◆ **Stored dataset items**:
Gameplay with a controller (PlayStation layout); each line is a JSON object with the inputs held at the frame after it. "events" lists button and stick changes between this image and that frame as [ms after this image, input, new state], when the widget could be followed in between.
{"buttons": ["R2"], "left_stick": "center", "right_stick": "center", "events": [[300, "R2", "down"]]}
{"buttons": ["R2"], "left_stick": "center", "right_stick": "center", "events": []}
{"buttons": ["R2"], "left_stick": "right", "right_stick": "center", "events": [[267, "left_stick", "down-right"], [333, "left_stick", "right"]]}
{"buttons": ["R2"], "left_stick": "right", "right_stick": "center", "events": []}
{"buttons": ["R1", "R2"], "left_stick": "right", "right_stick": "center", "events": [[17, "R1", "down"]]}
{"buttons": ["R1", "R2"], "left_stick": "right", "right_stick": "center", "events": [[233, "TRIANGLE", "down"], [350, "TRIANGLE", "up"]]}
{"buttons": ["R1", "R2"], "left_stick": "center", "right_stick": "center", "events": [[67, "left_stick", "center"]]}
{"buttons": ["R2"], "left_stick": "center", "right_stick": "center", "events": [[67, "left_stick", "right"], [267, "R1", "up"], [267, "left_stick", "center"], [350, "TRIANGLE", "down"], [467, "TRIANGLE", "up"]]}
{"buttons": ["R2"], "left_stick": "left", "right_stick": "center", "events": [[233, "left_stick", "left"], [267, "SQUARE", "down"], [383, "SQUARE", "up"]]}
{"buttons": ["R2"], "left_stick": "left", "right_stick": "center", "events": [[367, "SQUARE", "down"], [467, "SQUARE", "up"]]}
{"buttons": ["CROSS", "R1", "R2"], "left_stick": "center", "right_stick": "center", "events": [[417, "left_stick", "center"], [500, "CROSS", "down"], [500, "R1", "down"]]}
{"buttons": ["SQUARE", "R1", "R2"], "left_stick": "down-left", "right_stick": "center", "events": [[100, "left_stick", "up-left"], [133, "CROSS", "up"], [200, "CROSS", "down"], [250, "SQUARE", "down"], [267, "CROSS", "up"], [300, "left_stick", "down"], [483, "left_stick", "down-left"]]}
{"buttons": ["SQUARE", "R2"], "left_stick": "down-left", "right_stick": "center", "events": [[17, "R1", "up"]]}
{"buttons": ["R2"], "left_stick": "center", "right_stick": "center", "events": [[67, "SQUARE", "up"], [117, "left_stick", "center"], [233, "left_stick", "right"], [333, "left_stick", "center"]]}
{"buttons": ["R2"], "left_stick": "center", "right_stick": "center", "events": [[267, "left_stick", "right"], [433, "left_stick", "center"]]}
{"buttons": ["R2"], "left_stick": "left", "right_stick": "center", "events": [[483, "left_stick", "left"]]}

◆ **Your objective**: Give the data again in full, exactly.

◆ **Reply**:
Gameplay with a controller (PlayStation layout); each line is a JSON object with the inputs held at the frame after it. "events" lists button and stick changes between this image and that frame as [ms after this image, input, new state], when the widget could be followed in between.
{"buttons": ["R2"], "left_stick": "center", "right_stick": "center", "events": [[300, "R2", "down"]]}
{"buttons": ["R2"], "left_stick": "center", "right_stick": "center", "events": []}
{"buttons": ["R2"], "left_stick": "right", "right_stick": "center", "events": [[267, "left_stick", "down-right"], [333, "left_stick", "right"]]}
{"buttons": ["R2"], "left_stick": "right", "right_stick": "center", "events": []}
{"buttons": ["R1", "R2"], "left_stick": "right", "right_stick": "center", "events": [[17, "R1", "down"]]}
{"buttons": ["R1", "R2"], "left_stick": "right", "right_stick": "center", "events": [[233, "TRIANGLE", "down"], [350, "TRIANGLE", "up"]]}
{"buttons": ["R1", "R2"], "left_stick": "center", "right_stick": "center", "events": [[67, "left_stick", "center"]]}
{"buttons": ["R2"], "left_stick": "center", "right_stick": "center", "events": [[67, "left_stick", "right"], [267, "R1", "up"], [267, "left_stick", "center"], [350, "TRIANGLE", "down"], [467, "TRIANGLE", "up"]]}
{"buttons": ["R2"], "left_stick": "left", "right_stick": "center", "events": [[233, "left_stick", "left"], [267, "SQUARE", "down"], [383, "SQUARE", "up"]]}
{"buttons": ["R2"], "left_stick": "left", "right_stick": "center", "events": [[367, "SQUARE", "down"], [467, "SQUARE", "up"]]}
{"buttons": ["CROSS", "R1", "R2"], "left_stick": "center", "right_stick": "center", "events": [[417, "left_stick", "center"], [500, "CROSS", "down"], [500, "R1", "down"]]}
{"buttons": ["SQUARE", "R1", "R2"], "left_stick": "down-left", "right_stick": "center", "events": [[100, "left_stick", "up-left"], [133, "CROSS", "up"], [200, "CROSS", "down"], [250, "SQUARE", "down"], [267, "CROSS", "up"], [300, "left_stick", "down"], [483, "left_stick", "down-left"]]}
{"buttons": ["SQUARE", "R2"], "left_stick": "down-left", "right_stick": "center", "events": [[17, "R1", "up"]]}
{"buttons": ["R2"], "left_stick": "center", "right_stick": "center", "events": [[67, "SQUARE", "up"], [117, "left_stick", "center"], [233, "left_stick", "right"], [333, "left_stick", "center"]]}
{"buttons": ["R2"], "left_stick": "center", "right_stick": "center", "events": [[267, "left_stick", "right"], [433, "left_stick", "center"]]}
{"buttons": ["R2"], "left_stick": "left", "right_stick": "center", "events": [[483, "left_stick", "left"]]}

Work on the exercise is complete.